# color range of coralife 55 watt (....) 10K pc's



## cloran (Aug 2, 2004)

Does anybody know it I've been looking all over and I can't find it


----------



## bharada (Apr 17, 2004)

I'm not sure what you mean by color range, but I have the 65W 10000K CoraLife bulb in an Aqualight and it's a slightly bluish white light. I use it in combination with a 6700K CoraLife bulb in a second Aqualight. But when the 6700K bulb burns out I'm gong to replace it with another 10000K bulb.


----------



## cloran (Aug 2, 2004)

How do you reds look with combo?


----------



## Daemonfly (Mar 21, 2004)

Check to see if any of your local stores have the bulb as Coralife usually has the output spectrum graph on the sides of their boxes.

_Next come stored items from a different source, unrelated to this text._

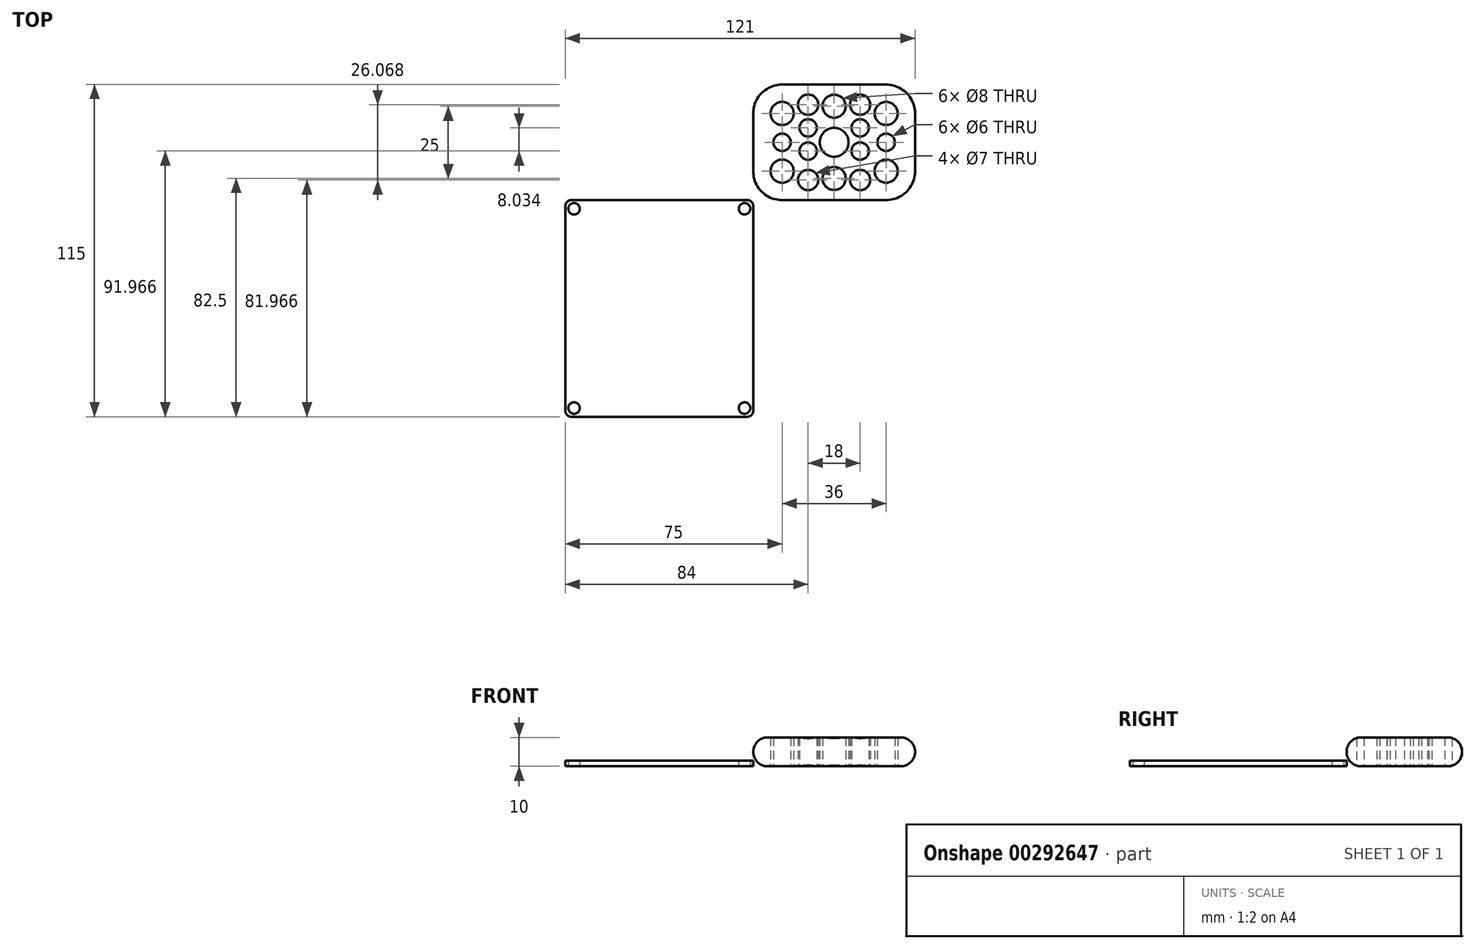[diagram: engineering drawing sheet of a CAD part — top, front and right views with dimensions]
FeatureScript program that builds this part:
annotation { "Feature Type Name" : "Feature", "Feature Type Description" : "" }
export const myFeature = defineFeature(function(context is Context, id is Id, definition is map)
    precondition{}
    {
        {
            var Q0;
            Q0=qCreatedBy(makeId("Top.planeOp"),FACE);
            var sketch = newSketch(context, id + "F0", { "sketchPlane" : qUnion([Q0])});
            skLineSegment(sketch, "E0.bottom", {"start": v(10, 0) * mm, "end": v(46, 0) * mm});
            skLineSegment(sketch, "E0.top", {"start": v(10, 40) * mm, "end": v(46, 40) * mm});
            skLineSegment(sketch, "E0.left", {"start": v(0, 10) * mm, "end": v(0, 30) * mm});
            skLineSegment(sketch, "E0.right", {"start": v(56, 10) * mm, "end": v(56, 30) * mm});
            skPoint(sketch, "E1.visualSharp", {"position": v(0, 40) * mm});
            skArc(sketch, "E1.filletArc", {"start": v(10, 40) * mm, "mid": v(2.93, 37.07) * mm, "end": v(0, 30) * mm});
            skPoint(sketch, "E2.visualSharp", {"position": v(0, 0) * mm});
            skArc(sketch, "E2.filletArc", {"start": v(0, 10) * mm, "mid": v(2.93, 2.93) * mm, "end": v(10, 0) * mm});
            skPoint(sketch, "E3.visualSharp", {"position": v(56, 0) * mm});
            skArc(sketch, "E3.filletArc", {"start": v(46, 0) * mm, "mid": v(53.07, 2.93) * mm, "end": v(56, 10) * mm});
            skPoint(sketch, "E4.visualSharp", {"position": v(56, 40) * mm});
            skArc(sketch, "E4.filletArc", {"start": v(56, 30) * mm, "mid": v(53.07, 37.07) * mm, "end": v(46, 40) * mm});
            skCircle(sketch, "E5", {"center": v(10, 30) * mm, "radius": 4 * mm});
            skCircle(sketch, "E6", {"center": v(46, 30) * mm, "radius": 4 * mm});
            skCircle(sketch, "E7", {"center": v(46, 10) * mm, "radius": 4 * mm});
            skCircle(sketch, "E8", {"center": v(10, 10) * mm, "radius": 4 * mm});
            skLineSegment(sketch, "E9", {"start": v(28, 5) * mm, "end": v(28, 10) * mm});
            skCircle(sketch, "E10", {"center": v(28, 7.5) * mm, "radius": 4 * mm});
            skCircle(sketch, "E11.MirrorC", {"center": v(28, 32.5) * mm, "radius": 4 * mm});
            skCircle(sketch, "E12", {"center": v(46, 20) * mm, "radius": 3 * mm});
            skCircle(sketch, "E13", {"center": v(10, 20) * mm, "radius": 3 * mm});
            skCircle(sketch, "E14", {"center": v(37, 25) * mm, "radius": 3 * mm});
            skCircle(sketch, "E15.MirrorC", {"center": v(19, 25) * mm, "radius": 3 * mm});
            skCircle(sketch, "E16.MirrorC", {"center": v(19, 16.97) * mm, "radius": 3 * mm});
            skCircle(sketch, "E17", {"center": v(28, 20) * mm, "radius": 5 * mm});
            skLineSegment(sketch, "E18", {"start": v(19, 16.97) * mm, "end": v(19, 6.97) * mm});
            skCircle(sketch, "E19", {"center": v(19, 6.97) * mm, "radius": 3.5 * mm});
            skLineSegment(sketch, "E20", {"start": v(28, 20) * mm, "end": v(24.67, 20) * mm});
            skCircle(sketch, "E21.MirrorC", {"center": v(19, 33.03) * mm, "radius": 3.5 * mm});
            skCircle(sketch, "E22.MirrorC", {"center": v(37, 6.97) * mm, "radius": 3.5 * mm});
            skCircle(sketch, "E23.MirrorC", {"center": v(37, 33.03) * mm, "radius": 3.5 * mm});
            skCircle(sketch, "E24.MirrorC", {"center": v(37, 16.97) * mm, "radius": 3 * mm});
            skSolve(sketch);
        }
        {
            var Q0;
            Q0=makeQuery(id+"F0.imprint","IMPRINT",FACE,{"disambiguationData":[TD([[makeQuery(id+"F0.imprint","IMPRINT",EDGE,{"derivedFrom":sQuery(id+"F0.wireOp",EDGE,"E0.bottom")}),1.0]])]});
            extrude(context, id + "F1", {"entities" : qUnion([Q0]), "offsetDistance" : 25 * mm, "depth" : 10 * mm});
        }
        {
            var Q0;
            Q0=qCreatedBy(makeId("Top.planeOp"),FACE);
            var sketch = newSketch(context, id + "F2", { "sketchPlane" : qUnion([Q0])});
            skLineSegment(sketch, "E25.bottom", {"start": v(-2, 0) * mm, "end": v(-63, 0) * mm});
            skLineSegment(sketch, "E25.top", {"start": v(-2, -75) * mm, "end": v(-63, -75) * mm});
            skLineSegment(sketch, "E25.left", {"start": v(0, -2) * mm, "end": v(0, -73) * mm});
            skLineSegment(sketch, "E25.right", {"start": v(-65, -2) * mm, "end": v(-65, -73) * mm});
            skLineSegment(sketch, "E26", {"start": v(-32.5, 0) * mm, "end": v(-32.5, -75) * mm});
            skLineSegment(sketch, "E27", {"start": v(-65, -37.5) * mm, "end": v(0, -37.5) * mm});
            skCircle(sketch, "E28", {"center": v(-62, -3) * mm, "radius": 2 * mm});
            skPoint(sketch, "E29.visualSharp", {"position": v(-65, 0) * mm});
            skArc(sketch, "E29.filletArc", {"start": v(-63, 0) * mm, "mid": v(-64.41, -0.59) * mm, "end": v(-65, -2) * mm});
            skPoint(sketch, "E30.visualSharp", {"position": v(0, 0) * mm});
            skArc(sketch, "E30.filletArc", {"start": v(0, -2) * mm, "mid": v(-0.59, -0.59) * mm, "end": v(-2, 0) * mm});
            skPoint(sketch, "E31.visualSharp", {"position": v(0, -75) * mm});
            skArc(sketch, "E31.filletArc", {"start": v(-2, -75) * mm, "mid": v(-0.59, -74.41) * mm, "end": v(0, -73) * mm});
            skPoint(sketch, "E32.visualSharp", {"position": v(-65, -75) * mm});
            skArc(sketch, "E32.filletArc", {"start": v(-65, -73) * mm, "mid": v(-64.41, -74.41) * mm, "end": v(-63, -75) * mm});
            skCircle(sketch, "E33.MirrorC", {"center": v(-3, -3) * mm, "radius": 2 * mm});
            skCircle(sketch, "E34.MirrorC", {"center": v(-62, -72) * mm, "radius": 2 * mm});
            skCircle(sketch, "E35.MirrorC", {"center": v(-3, -72) * mm, "radius": 2 * mm});
            skSolve(sketch);
        }
        {
            var Q0;
            Q0=makeQuery(id+"F2.imprint","IMPRINT",FACE,{"disambiguationData":[TD([[makeQuery(id+"F2.imprint","IMPRINT",EDGE,{"derivedFrom":sQuery(id+"F2.wireOp",EDGE,"E28")}),-1.0]])]});
            var Q1;
            {var subQ5=sQuery(id+"F2.wireOp",EDGE,"E30.filletArc");Q1=makeQuery(id+"F2.imprint","IMPRINT",FACE,{"disambiguationData":[TD([[makeQuery(id+"F2.imprint","IMPRINT",EDGE,{"derivedFrom":subQ5}),1.0]])]});}
            var Q2;
            {var subQ7=sQuery(id+"F2.wireOp",EDGE,"E32.filletArc");Q2=makeQuery(id+"F2.imprint","IMPRINT",FACE,{"disambiguationData":[TD([[makeQuery(id+"F2.imprint","IMPRINT",EDGE,{"derivedFrom":subQ7}),1.0]])]});}
            var Q3;
            {var subQ7=sQuery(id+"F2.wireOp",EDGE,"E31.filletArc");Q3=makeQuery(id+"F2.imprint","IMPRINT",FACE,{"disambiguationData":[TD([[makeQuery(id+"F2.imprint","IMPRINT",EDGE,{"derivedFrom":subQ7}),1.0]])]});}
            extrude(context, id + "F3", {"entities" : qUnion([Q0, Q1, Q2, Q3]), "depth" : 2 * mm});
        }
        {
            var Q0;
            Q0=makeQuery(id+"F1.opExtrude","CAP_EDGE",EDGE,{"disambiguationData":[OSD([sQuery(id+"F0.wireOp",EDGE,"E0.bottom")])],"isStart":false});
            var Q1;
            Q1=makeQuery(id+"F1.opExtrude","CAP_EDGE",EDGE,{"disambiguationData":[OSD([sQuery(id+"F0.wireOp",EDGE,"E3.filletArc")])],"isStart":false});
            var Q2;
            Q2=makeQuery(id+"F1.opExtrude","CAP_EDGE",EDGE,{"disambiguationData":[OSD([sQuery(id+"F0.wireOp",EDGE,"E0.bottom")])],"isStart":true});
            fillet(context, id + "F4", {"entities" : qUnion([Q0, Q1, Q2]), "tangentPropagation" : true, "radius" : 5 * mm, "defaultsChanged" : false, "vertexSettings" : [], "allowEdgeOverflow" : false});
        }
    });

I can also pull the info from my Coralife 28w 10k pc I have at home, should be the same output spectrum as the 55w.


----------



## bharada (Apr 17, 2004)

Hard to say as I don't have a lot of reds in that tank. That and the 6700K bulb has a very yellow/green cast to it. On my 40gal tank I have 8800K bulbs that I really like. Those have a slightly pinker cast than the 10000K and do a great job at bringing out the reds in both my plants and my Cardinals. But I can't find them in a [....] configuration so they're not an option for my 29g unless I can convert the endcaps in my Aqualight to [::].


----------